━━━ ESTRATTO DELLA PAGINA ━━━

Non è una capitale per mamme
La Madia no, la Meloni sì. Così si può sintetizzare il pensiero del leader leghista Matteo Salvini sul binomio maternità-politica. Giorgia Meloni, in dolce attesa da pochi mesi, si candida a sindaco di Roma nonostante i cori (prime voci Silvio Berlusconi e il suo nuovo «delfino» Guido Bertolaso, più simile ad altri pesci a dir la verità) che urlano alla blasfemia: una mamma non può diventare sindaco. Appoggiare la leader di Fratelli d’Italia, nonché in parte Matteo Salvini suo alleato, è uno sforzo immane per chi scrive, però quest’insulsa quanto pretestuosa querelle va oltre l’aspetto politico per sfociare nell’universo umano e personale, nonché nello sterminato mondo delle idiozie. E non possiamo non stigmatizzare con decisione le idiozie, a prescindere dal politico cui si riferiscono.
Dissuadere a priori una donna dal candidarsi per una carica pubblica in ragione del fatto che, se eletta, partorirà da sindaco è, senza scomodare parole vuote come «misogino» e «maschilista», un’autentica follia. Al di là del fatto che la scelta finale spetta e deve spettare solo agli elettori, resta la pura e semplice verità: l’amministrazione, soprattutto di una città come Roma, non è solo il sindaco. La parte del leone la fa il team di cui il primo cittadino sceglie di avvalersi.

━━━ DATI ESTRATTI ━━━

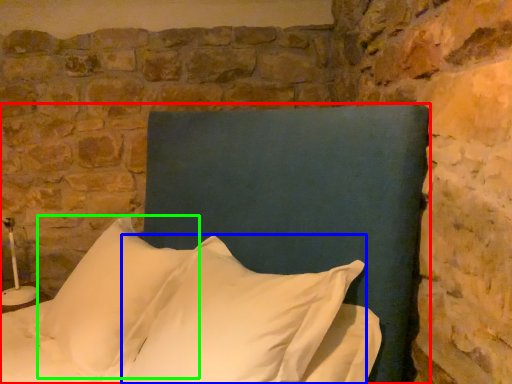
Question: Based on their relative distances, which object is farther from bed (highlighted by a red box)? Choose from pillow (highlighted by a blue box) and pillow (highlighted by a green box).

Choices:
 (A) pillow
 (B) pillow

Answer: (B)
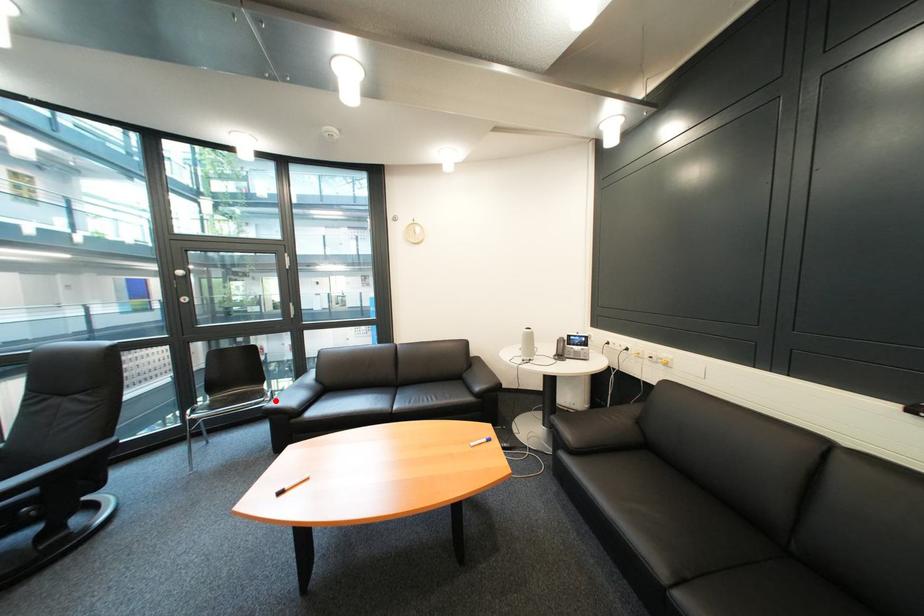
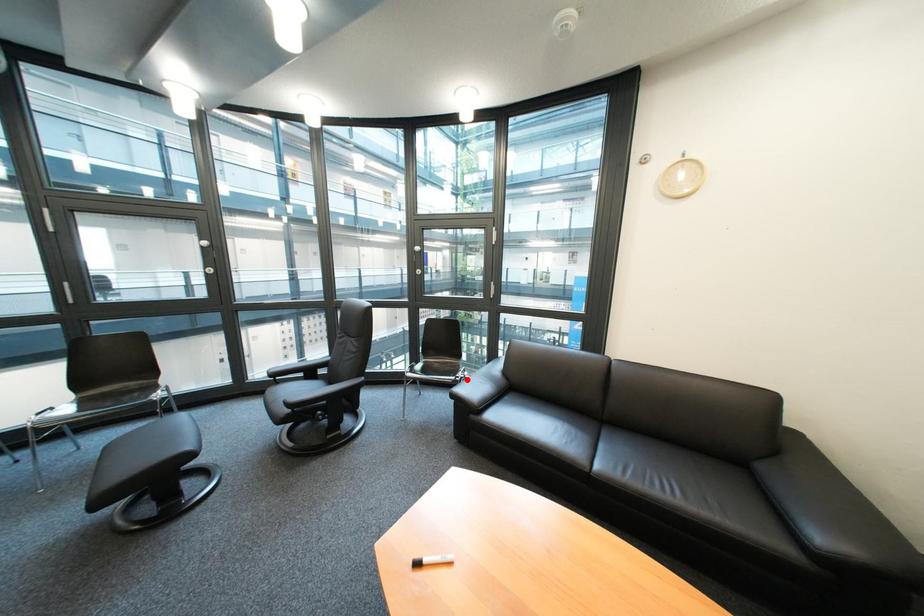
I am providing you with two images of the same scene from different viewpoints. A red point is marked on the first image and another point is marked on the second image. Do the highlighted points in image1 and image2 indicate the same real-world spot?

Yes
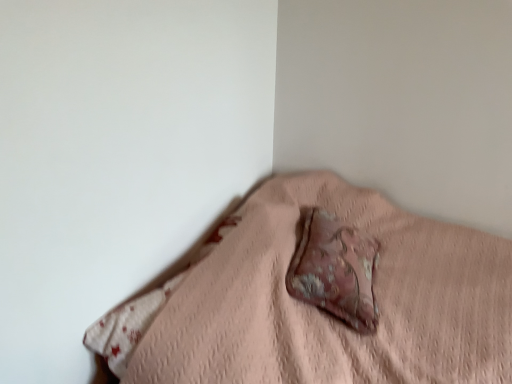
Question: From the image's perspective, is distressed pink fabric pillow at center over pink fabric pillow at center?

Choices:
 (A) no
 (B) yes

Answer: (B)

Question: Could you tell me if distressed pink fabric pillow at center is turned towards pink fabric pillow at center?

Choices:
 (A) yes
 (B) no

Answer: (A)

Question: From a real-world perspective, is distressed pink fabric pillow at center on top of pink fabric pillow at center?

Choices:
 (A) yes
 (B) no

Answer: (A)

Question: Is distressed pink fabric pillow at center to the left of pink fabric pillow at center from the viewer's perspective?

Choices:
 (A) yes
 (B) no

Answer: (A)

Question: Is distressed pink fabric pillow at center shorter than pink fabric pillow at center?

Choices:
 (A) yes
 (B) no

Answer: (A)

Question: Is distressed pink fabric pillow at center facing away from pink fabric pillow at center?

Choices:
 (A) no
 (B) yes

Answer: (B)

Question: Does pink fabric pillow at center have a larger size compared to distressed pink fabric pillow at center?

Choices:
 (A) no
 (B) yes

Answer: (B)

Question: Does pink fabric pillow at center appear on the right side of distressed pink fabric pillow at center?

Choices:
 (A) no
 (B) yes

Answer: (B)

Question: Could you tell me if pink fabric pillow at center is turned towards distressed pink fabric pillow at center?

Choices:
 (A) no
 (B) yes

Answer: (A)

Question: Can you confirm if pink fabric pillow at center is wider than distressed pink fabric pillow at center?

Choices:
 (A) no
 (B) yes

Answer: (B)

Question: From the image's perspective, would you say pink fabric pillow at center is positioned over distressed pink fabric pillow at center?

Choices:
 (A) yes
 (B) no

Answer: (B)

Question: Is pink fabric pillow at center outside of distressed pink fabric pillow at center?

Choices:
 (A) no
 (B) yes

Answer: (B)

Question: From a real-world perspective, is pink fabric pillow at center positioned above or below distressed pink fabric pillow at center?

Choices:
 (A) below
 (B) above

Answer: (A)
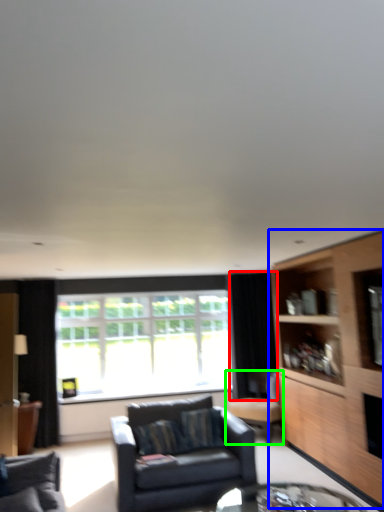
Question: Considering the real-world distances, which object is farthest from curtain (highlighted by a red box)? cabinetry (highlighted by a blue box) or chair (highlighted by a green box)?

Choices:
 (A) cabinetry
 (B) chair

Answer: (A)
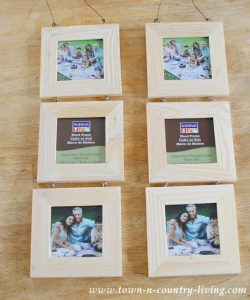
Where is `wooden surface`? wooden surface is located at coordinates [x=137, y=164].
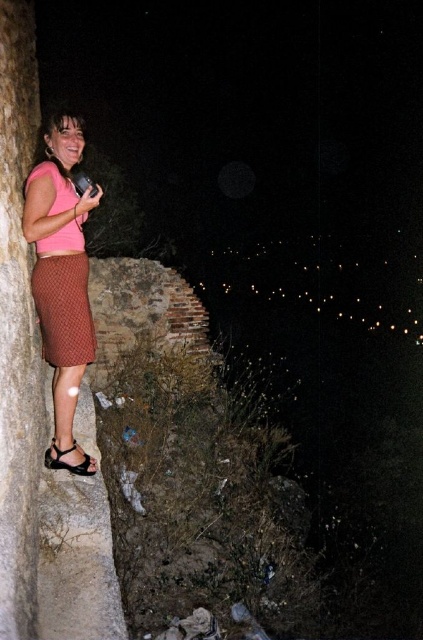
Question: Based on their relative distances, which object is farther from the black leather sandal at lower left?

Choices:
 (A) brown textured dress at left
 (B) pink fabric skirt at left

Answer: (A)

Question: Which is nearer to the black leather sandal at lower left?

Choices:
 (A) brown textured dress at left
 (B) pink fabric skirt at left

Answer: (B)

Question: Where is pink fabric skirt at left located in relation to brown textured dress at left in the image?

Choices:
 (A) left
 (B) right

Answer: (B)

Question: Does brown textured dress at left appear over black leather sandal at lower left?

Choices:
 (A) no
 (B) yes

Answer: (B)

Question: Does pink fabric skirt at left have a greater width compared to black leather sandal at lower left?

Choices:
 (A) no
 (B) yes

Answer: (B)

Question: Which object is closer to the camera taking this photo?

Choices:
 (A) pink fabric skirt at left
 (B) black leather sandal at lower left

Answer: (A)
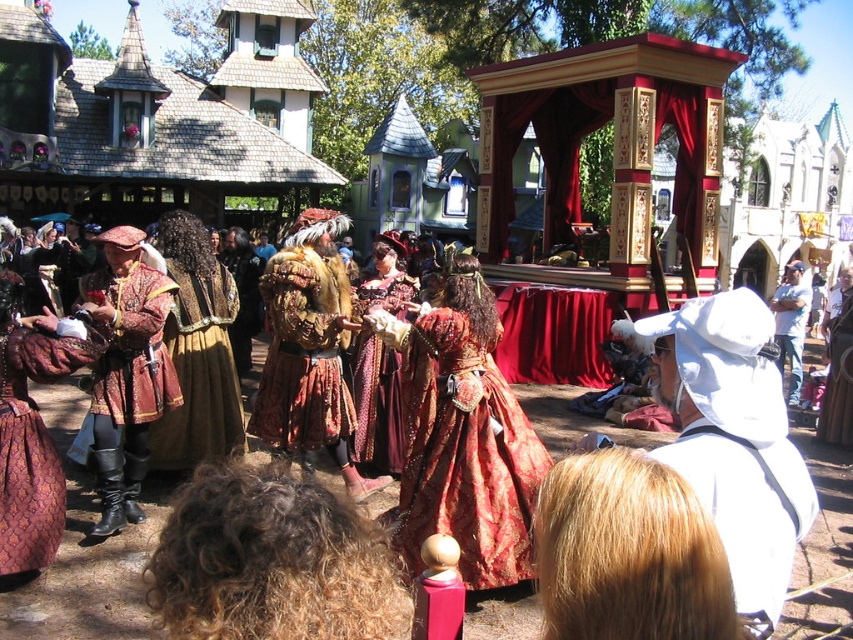
Question: Is matte red dress at center bigger than matte gold dress at center?

Choices:
 (A) yes
 (B) no

Answer: (A)

Question: Estimate the real-world distances between objects in this image. Which object is closer to the matte red dress at center?

Choices:
 (A) shiny gold dress at center
 (B) velvet maroon dress at center
 (C) matte gold dress at center

Answer: (C)

Question: Which object appears closest to the camera in this image?

Choices:
 (A) white cotton hat at right
 (B) velvet maroon dress at center
 (C) shiny gold dress at center

Answer: (A)

Question: Is shiny gold dress at center above velvet maroon dress at center?

Choices:
 (A) no
 (B) yes

Answer: (A)

Question: Is the position of matte gold dress at center more distant than that of white cotton hat at right?

Choices:
 (A) yes
 (B) no

Answer: (A)

Question: Which point appears closest to the camera in this image?

Choices:
 (A) (792, 324)
 (B) (196, 440)
 (C) (378, 461)

Answer: (B)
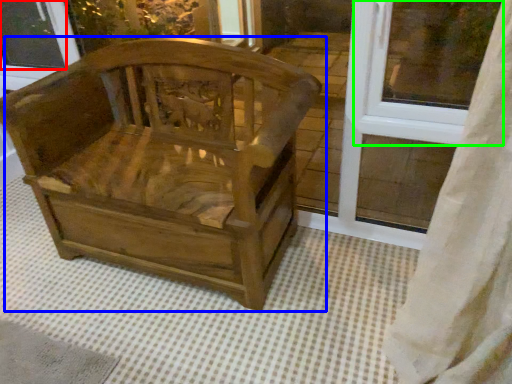
Question: Which object is the farthest from window screen (highlighted by a red box)? Choose among these: chair (highlighted by a blue box) or window frame (highlighted by a green box).

Choices:
 (A) chair
 (B) window frame

Answer: (B)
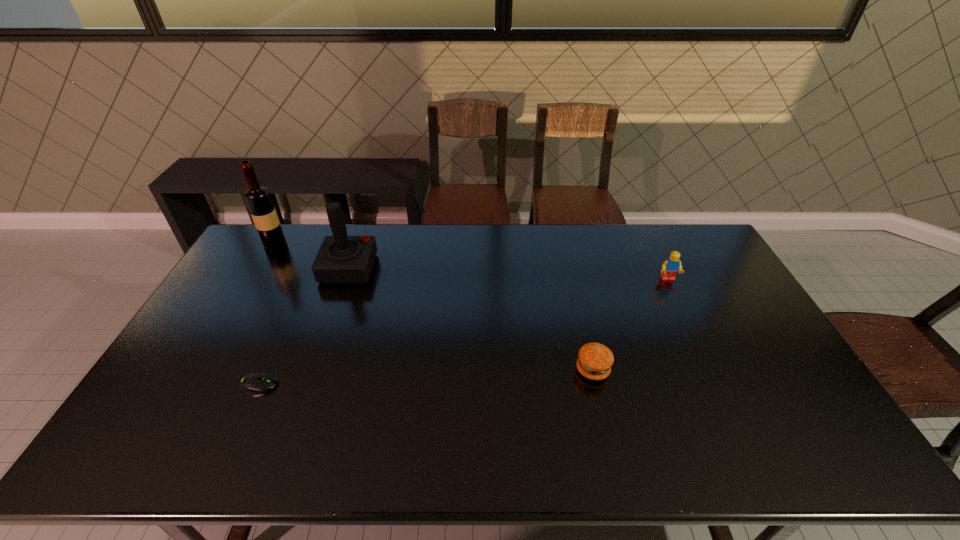
Where is `free space located 0.120m on the front-facing side of the Lego`? free space located 0.120m on the front-facing side of the Lego is located at coordinates (682, 308).

At what (x,y) coordinates should I click in order to perform the action: click on vacant region located on the right of the fourth object from left to right. Please return your answer as a coordinate pair (x, y). This screenshot has height=540, width=960. Looking at the image, I should click on (674, 370).

The height and width of the screenshot is (540, 960). I want to click on free space located on the wheel side of the shortest object, so click(319, 384).

Where is `wine bottle that is at the far edge`? The height and width of the screenshot is (540, 960). wine bottle that is at the far edge is located at coordinates (258, 198).

The width and height of the screenshot is (960, 540). I want to click on joystick located in the far edge section of the desktop, so click(341, 259).

Where is `object present at the left edge`? object present at the left edge is located at coordinates (258, 198).

This screenshot has width=960, height=540. Find the location of `object that is at the far left corner`. object that is at the far left corner is located at coordinates tap(258, 198).

Locate an element on the screen. Image resolution: width=960 pixels, height=540 pixels. vacant position at the far edge of the desktop is located at coordinates (599, 226).

This screenshot has width=960, height=540. In the image, there is a desktop. Identify the location of vacant space at the near edge. (336, 447).

Locate an element on the screen. The width and height of the screenshot is (960, 540). vacant space at the left edge of the desktop is located at coordinates (175, 395).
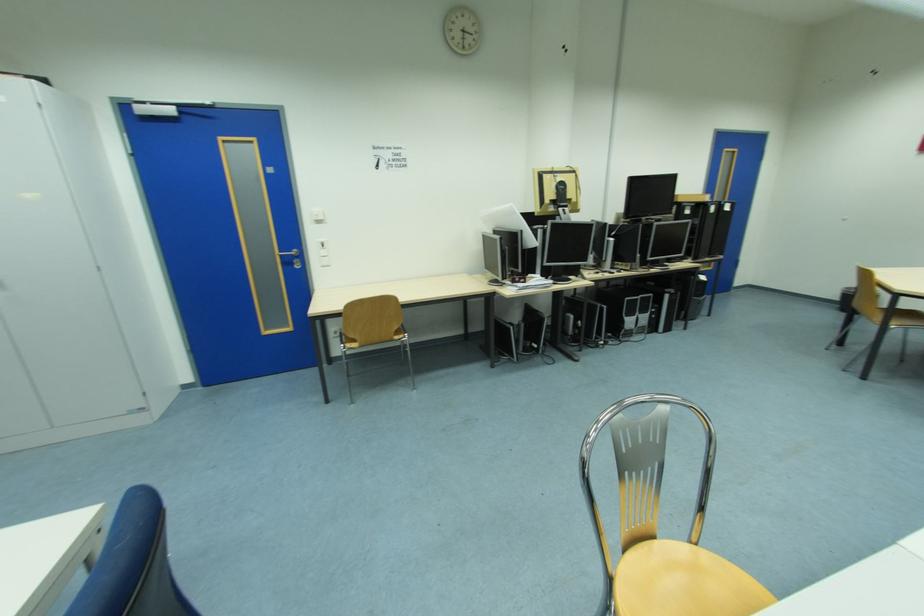
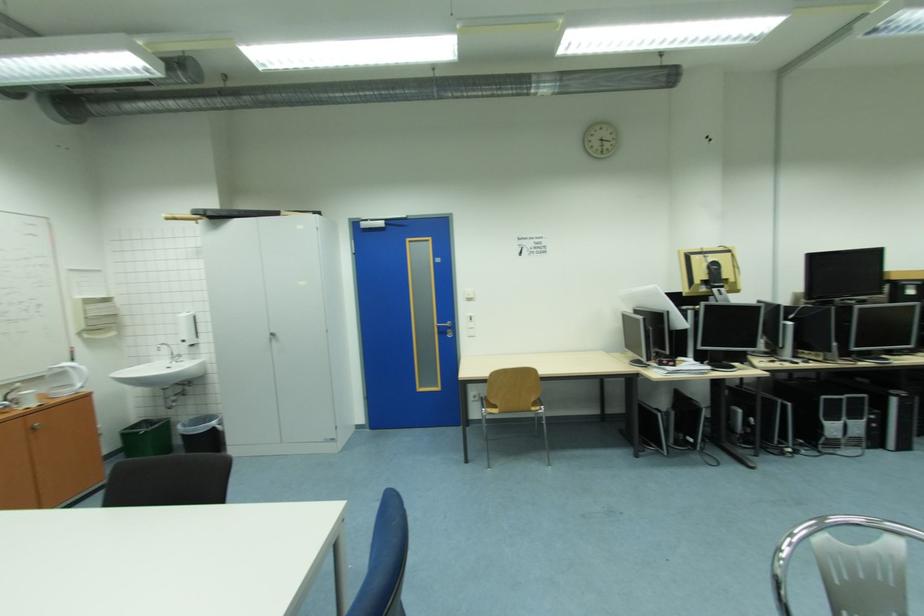
Find the pixel in the second image that matches point 287,257 in the first image.

(445, 328)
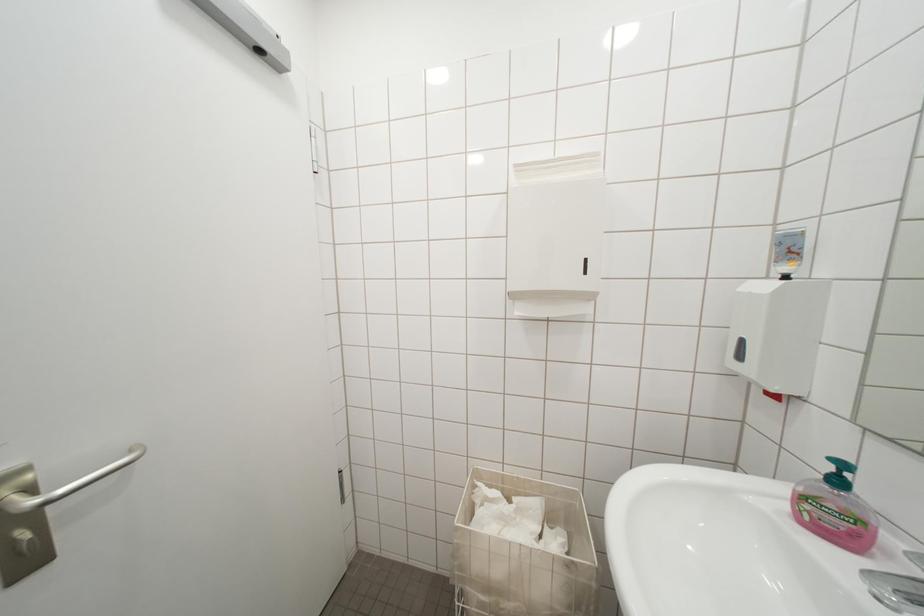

━━━

## ESERCIZI
(1) Potresti riportare parola per parola l'intero articolo sulla candidatura di Giorgia Meloni a sindaco di Roma?
(2) Quali righe contengono la stringa "Where"? Individuale e ricopiale tutte per intero.
L'articolo e le righe sono materiali distinti, da considerare separatamente.

## SOLUZIONI
(1)
Non è una capitale per mamme
La Madia no, la Meloni sì. Così si può sintetizzare il pensiero del leader leghista Matteo Salvini sul binomio maternità-politica. Giorgia Meloni, in dolce attesa da pochi mesi, si candida a sindaco di Roma nonostante i cori (prime voci Silvio Berlusconi e il suo nuovo «delfino» Guido Bertolaso, più simile ad altri pesci a dir la verità) che urlano alla blasfemia: una mamma non può diventare sindaco. Appoggiare la leader di Fratelli d’Italia, nonché in parte Matteo Salvini suo alleato, è uno sforzo immane per chi scrive, però quest’insulsa quanto pretestuosa querelle va oltre l’aspetto politico per sfociare nell’universo umano e personale, nonché nello sterminato mondo delle idiozie. E non possiamo non stigmatizzare con decisione le idiozie, a prescindere dal politico cui si riferiscono.
Dissuadere a priori una donna dal candidarsi per una carica pubblica in ragione del fatto che, se eletta, partorirà da sindaco è, senza scomodare parole vuote come «misogino» e «maschilista», un’autentica follia. Al di là del fatto che la scelta finale spetta e deve spettare solo agli elettori, resta la pura e semplice verità: l’amministrazione, soprattutto di una città come Roma, non è solo il sindaco. La parte del leone la fa il team di cui il primo cittadino sceglie di avvalersi.

(2)
Where is `wooden surface`? wooden surface is located at coordinates [x=137, y=164].
Question: Where is pink fabric skirt at left located in relation to brown textured dress at left in the image?
Where is `free space located 0.120m on the front-facing side of the Lego`? free space located 0.120m on the front-facing side of the Lego is located at coordinates (682, 308).
Where is `wine bottle that is at the far edge`? The height and width of the screenshot is (540, 960). wine bottle that is at the far edge is located at coordinates (258, 198).
Where is `object present at the left edge`? object present at the left edge is located at coordinates (258, 198).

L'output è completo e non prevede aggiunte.